If Beck is right, then we have an explanation for what has been called the Divergence Problem. As temperatures went up from 1880 or so on, tree growth went along with it. But more growth means you need more CO2, and when CO2 levels suddenly fell, the tree growth could no longer take advantage of the temperature increase. Variation for other limiting factors would make this sporadic in different areas. Wikipedia quotes 1950 as the date the issue appeared, but in the tree ring studies above, 1961 and 1981 were the years. These were series from far northern climates, so temperature had to go up more before the growth it produced surpassed the ability of the CO2 levels to support it.
But wait… CO2 levels according to Beck were higher in the early 1800’s, and current CO2 levels are also higher than that patch from 1920 to 1950. Shouldn’t we be seeing the Divergence Problem appear again? Shouldn’t it have existed before? The answer is yes to both. These and other reports on “unprecedented” growth in cold climate bristle cone pines that is uncorrelated to temperature have recently been appearing:
For the past record, since no one was looking for the Divergence Problem as it was only discovered recently, it may have been overlooked. However, a search does in fact turn up studies such as this one complaining of a divergence problem in…. the early 1800’s
Not to mention that the tree ring studies themselves show a large bump around 1800, which suggests that perhaps some of the growth should be attributed to CO2, not temperature.

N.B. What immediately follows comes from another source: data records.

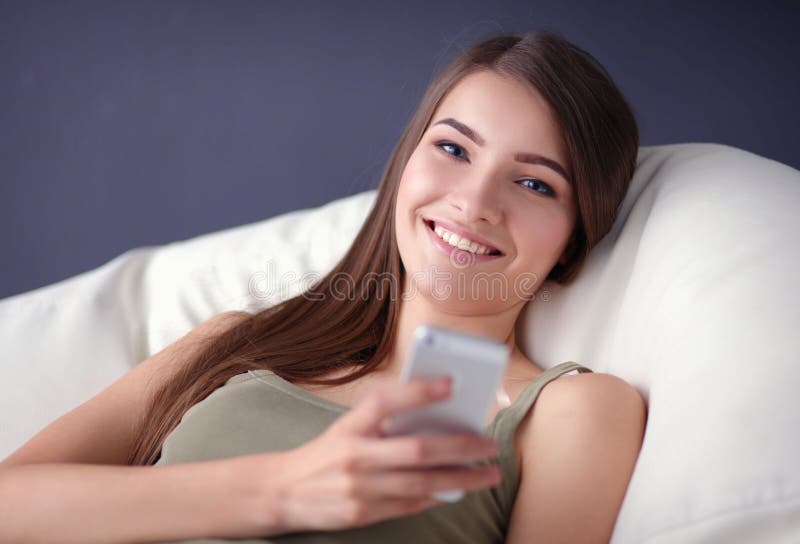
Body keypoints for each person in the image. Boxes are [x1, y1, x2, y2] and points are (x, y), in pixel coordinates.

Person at [0, 30, 646, 543]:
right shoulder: (238, 343)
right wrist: (281, 488)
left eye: (535, 184)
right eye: (453, 150)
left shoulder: (571, 411)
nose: (474, 202)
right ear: (404, 167)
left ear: (574, 242)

Conclusion: I have long held tree rings as a weak proxy for temperature. The tree has no way of telling us what temperatures were like in the winter, their growth is heavily influenced by moisture and nutrients as well, which we cannot measure. But it seems there is enough evidence from the tree ring record to suggest that the Divergence Problem is related primarily to CO2 concentrations, and that in turn, the criticism levelled by Zbigniew Jaworowski regarding ice core data, and by Beck on past CO2 levels is well justified.